Ihre Aufgabe
Wie hoch war laut dem Textauszug zum Schweizer Arbeitsmarkt die saisonbereinigte Erwerbslosenquote im vierten Quartal 2016?

Textauszug
Nach der Weltwirtschaftskrise hat der Schweizer Arbeitsmarkt erneut bewiesen, dass er anpassungsfähig ist. Gründe dafür sind nebst dem Bildungssystem beispielsweise auch die Massnahmen der Arbeitslosenversicherung.

Ständig im Fluss: Der Schweizer Arbeitsmarkt

Das Lehrstellenangebot übersteigt die Nachfrage. Berufsmesse in Zürich. (Bild: Keystone)

Der Schweizer Arbeitsmarkt weist im internationalen Vergleich sehr gute Werte aus: Im vierten Quartal 2016 lag die Erwerbslosenquote gemäss ILO (für Definition siehe Kasten) saisonbereinigt bei 4,5 Prozent, was im europäischen Quervergleich und auch OECD-weit ein tiefer Wert ist. Gleichzeitig ist die Erwerbsquote der 15- bis 64-Jährigen international mit 85 Prozent ausgesprochen hoch. Beide Indikatoren unterstreichen die hohe Integrationskraft des Arbeitsmarktes. Bezogen auf die Qualität der Beschäftigungssituation erzielt das Land im internationalen Vergleich ebenfalls Spitzenwerte. Pluspunkte sind dabei die Beschäftigungssicherheit sowie das Lohnniveau bei gleichzeitig relativ ausgewogener Lohnverteilung.[1]

Gerade bei jüngeren und älteren Personen ist die Erwerbsbeteiligung überdurchschnittlich hoch – zwei Bevölkerungsgruppen, denen für die mittel- und langfristige Wirtschaftsentwicklung eine Schlüsselrolle zukommt. So gewinnen die zunehmend gut ausgebildeten älteren Personen als Fachkräfte an Bedeutung, da ihr Anteil demografiebedingt zunimmt. Ein erfolgreicher Arbeitsmarkteinstieg der Jugendlichen wiederum ist zentral, damit sie ihr in der Ausbildung erworbenes Wissen auf dem Arbeitsmarkt produktiv einbringen können. Dadurch entwickeln sie sich mittel- und langfristig zu gefragten Fachkräften.

Erfasste Daten
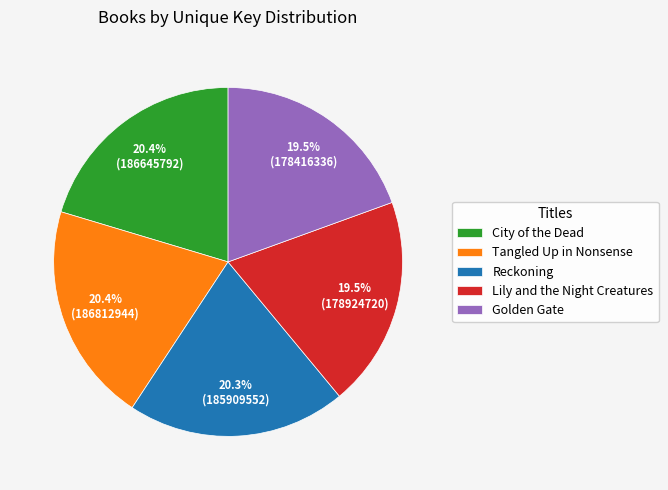

What portion of the pie excludes Golden Gate?

80.5%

Antwort
Sie lag bei 4,5 Prozent.